## MATERIAL FOR THIS TASK
== Segment start ==

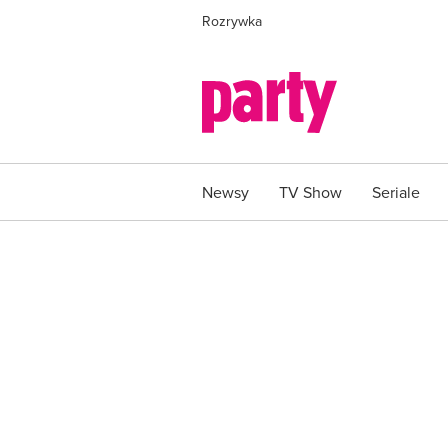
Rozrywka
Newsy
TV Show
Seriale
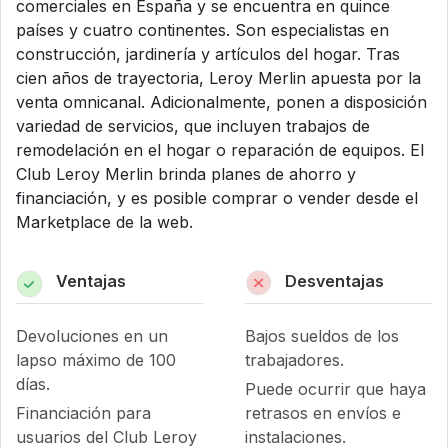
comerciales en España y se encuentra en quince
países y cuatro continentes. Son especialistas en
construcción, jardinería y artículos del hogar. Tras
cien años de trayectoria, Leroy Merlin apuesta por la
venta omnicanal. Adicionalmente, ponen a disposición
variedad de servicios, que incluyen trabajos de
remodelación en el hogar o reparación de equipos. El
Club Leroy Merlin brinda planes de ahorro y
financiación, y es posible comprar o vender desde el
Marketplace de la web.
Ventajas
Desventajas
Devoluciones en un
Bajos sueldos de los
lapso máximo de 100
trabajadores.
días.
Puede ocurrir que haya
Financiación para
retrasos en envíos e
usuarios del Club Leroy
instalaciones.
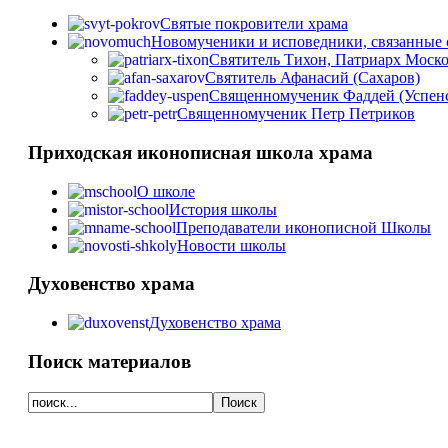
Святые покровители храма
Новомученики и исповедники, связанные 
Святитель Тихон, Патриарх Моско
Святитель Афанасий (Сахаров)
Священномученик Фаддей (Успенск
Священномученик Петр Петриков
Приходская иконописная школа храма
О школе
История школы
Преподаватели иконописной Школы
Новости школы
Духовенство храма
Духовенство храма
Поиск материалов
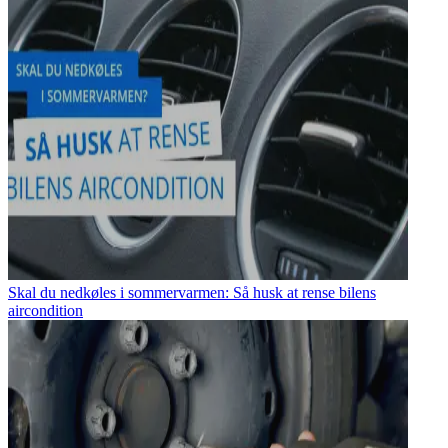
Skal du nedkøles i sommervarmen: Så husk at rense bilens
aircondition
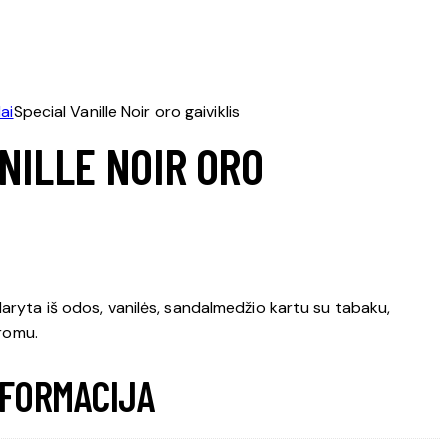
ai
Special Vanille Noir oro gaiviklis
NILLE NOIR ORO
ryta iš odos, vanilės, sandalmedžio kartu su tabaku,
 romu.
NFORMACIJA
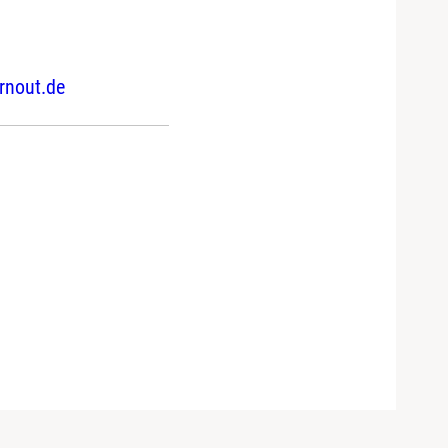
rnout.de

== Segment end ==
== Segment start ==

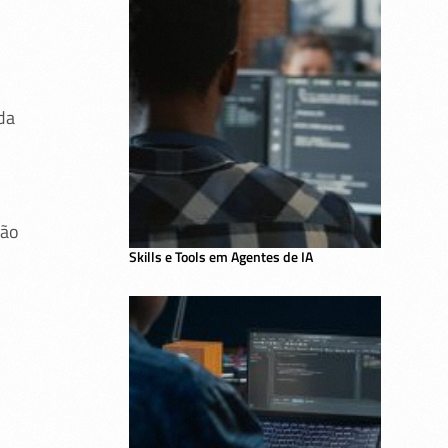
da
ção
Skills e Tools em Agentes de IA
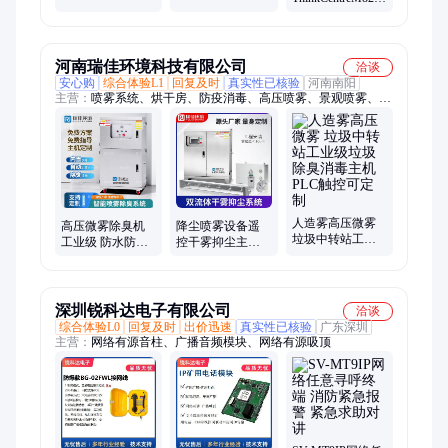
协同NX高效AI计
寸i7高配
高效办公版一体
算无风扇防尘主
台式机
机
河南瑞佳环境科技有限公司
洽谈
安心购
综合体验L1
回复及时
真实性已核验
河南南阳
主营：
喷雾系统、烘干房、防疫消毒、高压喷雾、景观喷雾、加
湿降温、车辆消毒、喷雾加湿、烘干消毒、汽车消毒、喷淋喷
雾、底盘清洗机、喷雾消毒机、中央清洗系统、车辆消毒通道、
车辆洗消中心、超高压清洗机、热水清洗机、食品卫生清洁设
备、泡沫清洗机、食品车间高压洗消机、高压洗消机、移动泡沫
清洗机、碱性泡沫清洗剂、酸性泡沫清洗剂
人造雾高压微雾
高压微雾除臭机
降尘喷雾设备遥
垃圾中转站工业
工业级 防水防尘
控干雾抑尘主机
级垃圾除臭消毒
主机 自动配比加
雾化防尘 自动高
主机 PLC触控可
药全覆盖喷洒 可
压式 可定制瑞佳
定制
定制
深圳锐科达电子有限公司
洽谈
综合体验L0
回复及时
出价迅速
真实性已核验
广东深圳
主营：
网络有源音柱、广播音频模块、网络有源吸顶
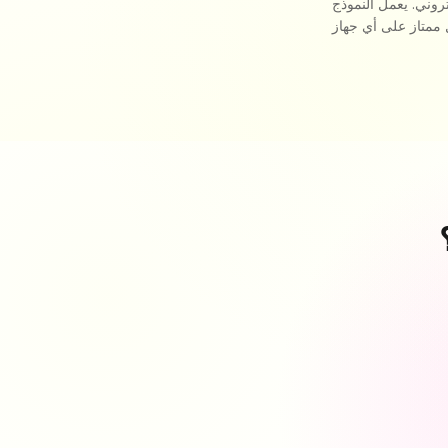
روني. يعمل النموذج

== Segment end ==

## GOAL OF THE EXERCISE
Copy the listing word for word from the line containing "comerciales en España" through the line containing "instalaciones.", including both of those lines.

## FINISHED TASK
comerciales en España y se encuentra en quince
países y cuatro continentes. Son especialistas en
construcción, jardinería y artículos del hogar. Tras
cien años de trayectoria, Leroy Merlin apuesta por la
venta omnicanal. Adicionalmente, ponen a disposición
variedad de servicios, que incluyen trabajos de
remodelación en el hogar o reparación de equipos. El
Club Leroy Merlin brinda planes de ahorro y
financiación, y es posible comprar o vender desde el
Marketplace de la web.
Ventajas
Desventajas
Devoluciones en un
Bajos sueldos de los
lapso máximo de 100
trabajadores.
días.
Puede ocurrir que haya
Financiación para
retrasos en envíos e
usuarios del Club Leroy
instalaciones.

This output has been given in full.